The next stage brought us to St. Germain-en-Laye, or to the verge of the circle of low mountains that surround the plains of Paris. Here we got within the influence of royal magnificence and the capital. The Bourbons, down to the period of the revolution, were indeed kings, and they have left physical and moral impressions of their dynasty of seven hundred years, that will require as long a period to eradicate. Nearly every foot of the entire semi-circle of hills to the west of Paris is historical, and garnished by palaces, pavilions, forests, parks, aqueducts, gardens, or chases. A carriage terrace, of a mile in length, and on a most magnificent scale in other respects, overlooks the river, at an elevation of several hundred feet above its bed.

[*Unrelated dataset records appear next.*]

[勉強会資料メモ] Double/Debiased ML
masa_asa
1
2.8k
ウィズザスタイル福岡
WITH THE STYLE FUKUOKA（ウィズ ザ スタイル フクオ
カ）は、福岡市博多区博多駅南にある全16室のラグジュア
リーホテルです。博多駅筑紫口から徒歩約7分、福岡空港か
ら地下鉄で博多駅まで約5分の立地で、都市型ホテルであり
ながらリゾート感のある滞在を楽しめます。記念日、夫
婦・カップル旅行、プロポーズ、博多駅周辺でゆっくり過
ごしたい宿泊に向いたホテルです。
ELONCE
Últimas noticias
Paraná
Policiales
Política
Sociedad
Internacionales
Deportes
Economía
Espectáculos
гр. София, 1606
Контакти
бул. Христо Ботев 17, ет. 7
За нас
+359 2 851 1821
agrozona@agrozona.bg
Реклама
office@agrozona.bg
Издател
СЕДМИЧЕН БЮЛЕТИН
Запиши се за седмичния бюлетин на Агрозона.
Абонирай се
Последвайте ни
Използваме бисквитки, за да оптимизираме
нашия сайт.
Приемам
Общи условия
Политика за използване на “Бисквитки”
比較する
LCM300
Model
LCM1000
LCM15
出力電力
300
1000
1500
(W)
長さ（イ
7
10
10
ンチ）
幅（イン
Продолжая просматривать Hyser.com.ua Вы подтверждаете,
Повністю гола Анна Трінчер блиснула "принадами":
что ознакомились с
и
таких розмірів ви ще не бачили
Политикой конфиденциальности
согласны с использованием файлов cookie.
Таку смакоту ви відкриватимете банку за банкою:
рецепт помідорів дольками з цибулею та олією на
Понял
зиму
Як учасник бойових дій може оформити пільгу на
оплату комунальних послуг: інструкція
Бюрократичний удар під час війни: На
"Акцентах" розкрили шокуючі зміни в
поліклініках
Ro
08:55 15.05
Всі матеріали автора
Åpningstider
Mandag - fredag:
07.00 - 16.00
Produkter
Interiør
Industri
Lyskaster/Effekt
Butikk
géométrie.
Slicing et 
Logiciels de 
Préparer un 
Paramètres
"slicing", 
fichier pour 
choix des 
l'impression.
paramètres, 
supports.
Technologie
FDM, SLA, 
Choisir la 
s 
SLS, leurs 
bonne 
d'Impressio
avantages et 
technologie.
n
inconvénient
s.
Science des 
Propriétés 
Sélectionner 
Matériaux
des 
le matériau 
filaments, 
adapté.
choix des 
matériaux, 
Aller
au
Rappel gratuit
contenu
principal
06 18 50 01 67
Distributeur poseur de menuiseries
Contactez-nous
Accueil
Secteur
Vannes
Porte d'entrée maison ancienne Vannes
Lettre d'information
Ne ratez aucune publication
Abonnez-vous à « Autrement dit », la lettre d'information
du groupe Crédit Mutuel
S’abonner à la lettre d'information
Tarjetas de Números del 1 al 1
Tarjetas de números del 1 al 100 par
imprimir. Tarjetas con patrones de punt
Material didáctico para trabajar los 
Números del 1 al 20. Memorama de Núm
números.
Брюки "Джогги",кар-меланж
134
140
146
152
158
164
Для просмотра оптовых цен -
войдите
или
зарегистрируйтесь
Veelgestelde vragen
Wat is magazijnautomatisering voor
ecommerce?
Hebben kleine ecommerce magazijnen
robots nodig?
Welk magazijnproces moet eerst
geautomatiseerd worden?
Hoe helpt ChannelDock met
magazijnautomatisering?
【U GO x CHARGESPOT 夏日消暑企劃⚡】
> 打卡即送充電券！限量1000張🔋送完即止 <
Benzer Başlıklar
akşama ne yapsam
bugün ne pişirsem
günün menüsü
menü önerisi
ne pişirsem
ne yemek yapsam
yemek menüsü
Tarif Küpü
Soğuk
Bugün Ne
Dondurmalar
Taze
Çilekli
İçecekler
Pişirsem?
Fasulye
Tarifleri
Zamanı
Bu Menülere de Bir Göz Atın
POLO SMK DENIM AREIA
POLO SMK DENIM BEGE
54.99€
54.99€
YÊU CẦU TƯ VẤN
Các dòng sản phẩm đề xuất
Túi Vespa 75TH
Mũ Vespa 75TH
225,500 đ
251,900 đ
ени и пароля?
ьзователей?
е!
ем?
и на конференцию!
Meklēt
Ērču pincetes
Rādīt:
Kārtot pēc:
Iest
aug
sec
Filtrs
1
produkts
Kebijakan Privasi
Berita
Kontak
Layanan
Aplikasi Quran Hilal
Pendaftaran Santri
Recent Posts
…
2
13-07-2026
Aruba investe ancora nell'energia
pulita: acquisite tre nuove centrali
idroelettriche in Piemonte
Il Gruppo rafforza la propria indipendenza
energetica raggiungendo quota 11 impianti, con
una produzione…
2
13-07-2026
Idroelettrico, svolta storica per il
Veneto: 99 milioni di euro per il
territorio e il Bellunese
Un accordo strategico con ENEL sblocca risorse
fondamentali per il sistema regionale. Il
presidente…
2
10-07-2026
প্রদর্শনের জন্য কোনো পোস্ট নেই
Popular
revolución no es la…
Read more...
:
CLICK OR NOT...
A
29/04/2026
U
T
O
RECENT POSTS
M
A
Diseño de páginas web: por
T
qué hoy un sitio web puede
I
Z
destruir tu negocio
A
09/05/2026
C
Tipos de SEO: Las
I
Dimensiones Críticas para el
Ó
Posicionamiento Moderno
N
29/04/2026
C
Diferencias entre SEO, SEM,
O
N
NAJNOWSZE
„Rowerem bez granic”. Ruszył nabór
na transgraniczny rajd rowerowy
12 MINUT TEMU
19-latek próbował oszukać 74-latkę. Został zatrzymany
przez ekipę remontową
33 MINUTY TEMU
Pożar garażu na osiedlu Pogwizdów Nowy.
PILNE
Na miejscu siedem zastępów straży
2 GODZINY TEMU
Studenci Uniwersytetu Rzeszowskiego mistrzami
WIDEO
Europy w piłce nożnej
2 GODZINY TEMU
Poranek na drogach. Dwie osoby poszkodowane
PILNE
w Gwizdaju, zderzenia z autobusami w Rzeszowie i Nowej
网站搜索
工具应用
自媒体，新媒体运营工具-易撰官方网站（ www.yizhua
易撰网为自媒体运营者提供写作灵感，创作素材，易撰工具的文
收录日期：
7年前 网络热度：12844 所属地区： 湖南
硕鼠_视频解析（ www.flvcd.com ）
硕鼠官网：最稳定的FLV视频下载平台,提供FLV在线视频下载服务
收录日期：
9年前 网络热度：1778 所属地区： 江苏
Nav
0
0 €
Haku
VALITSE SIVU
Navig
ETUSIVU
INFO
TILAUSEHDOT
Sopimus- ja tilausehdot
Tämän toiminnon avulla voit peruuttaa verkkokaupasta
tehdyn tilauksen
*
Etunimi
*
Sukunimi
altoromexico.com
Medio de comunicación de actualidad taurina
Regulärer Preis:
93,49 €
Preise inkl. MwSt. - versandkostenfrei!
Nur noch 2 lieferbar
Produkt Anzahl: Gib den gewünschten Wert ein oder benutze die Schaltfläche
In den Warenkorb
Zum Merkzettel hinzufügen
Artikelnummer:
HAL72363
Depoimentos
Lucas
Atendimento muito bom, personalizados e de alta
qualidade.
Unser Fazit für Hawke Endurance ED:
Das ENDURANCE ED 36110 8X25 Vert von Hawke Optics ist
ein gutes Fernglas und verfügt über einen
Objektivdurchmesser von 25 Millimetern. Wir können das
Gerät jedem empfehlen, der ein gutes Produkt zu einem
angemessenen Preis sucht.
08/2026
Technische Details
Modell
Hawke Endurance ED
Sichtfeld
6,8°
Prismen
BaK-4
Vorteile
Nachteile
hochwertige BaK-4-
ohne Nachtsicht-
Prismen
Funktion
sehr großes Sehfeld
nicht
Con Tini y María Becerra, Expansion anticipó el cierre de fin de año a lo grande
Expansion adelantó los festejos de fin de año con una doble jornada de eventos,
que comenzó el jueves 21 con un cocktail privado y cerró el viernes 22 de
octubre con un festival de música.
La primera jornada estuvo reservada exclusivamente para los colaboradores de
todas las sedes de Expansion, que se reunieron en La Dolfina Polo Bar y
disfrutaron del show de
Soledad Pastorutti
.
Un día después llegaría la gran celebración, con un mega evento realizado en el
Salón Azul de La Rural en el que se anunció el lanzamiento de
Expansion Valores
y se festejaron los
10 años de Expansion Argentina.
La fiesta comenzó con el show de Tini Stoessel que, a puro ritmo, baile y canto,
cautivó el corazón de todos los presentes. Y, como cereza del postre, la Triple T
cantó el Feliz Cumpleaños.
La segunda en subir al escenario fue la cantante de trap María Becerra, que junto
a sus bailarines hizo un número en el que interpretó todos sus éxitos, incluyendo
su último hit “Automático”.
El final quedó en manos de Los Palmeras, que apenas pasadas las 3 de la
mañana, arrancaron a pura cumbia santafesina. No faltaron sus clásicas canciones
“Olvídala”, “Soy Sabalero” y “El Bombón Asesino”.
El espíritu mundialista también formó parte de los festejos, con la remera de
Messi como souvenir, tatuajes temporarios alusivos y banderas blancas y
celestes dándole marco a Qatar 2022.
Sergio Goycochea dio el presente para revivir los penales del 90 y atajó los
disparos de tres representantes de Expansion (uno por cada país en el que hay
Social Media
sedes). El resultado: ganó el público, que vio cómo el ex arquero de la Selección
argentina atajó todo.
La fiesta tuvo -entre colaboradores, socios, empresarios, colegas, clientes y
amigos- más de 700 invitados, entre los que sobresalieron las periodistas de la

The palace itself, a quaint old edifice of the time of Francis I, who seems to have had an architecture not unlike that of Elizabeth of England, has long been abandoned as a royal abode. I believe its last royal occupant was the dethroned James II. It is said to have been deserted by its owners, because it commands a distant view of that silent monitor, the sombre beautiful spire of St. Denis, whose walls shadow the vaults of the Bourbons; they who sat on a throne not choosing to be thus constantly reminded of the time when they must descend to the common fate and crumbling equality of the grave.

An aqueduct, worthy of the Romans, gave an imposing idea of the scale on which these royal works were conducted. It appeared, at the distance of a league or two, a vast succession of arches, displaying a broader range of masonry than I had ever before seen. So many years had passed since I was last in Europe, that I gazed in wonder at its vastness.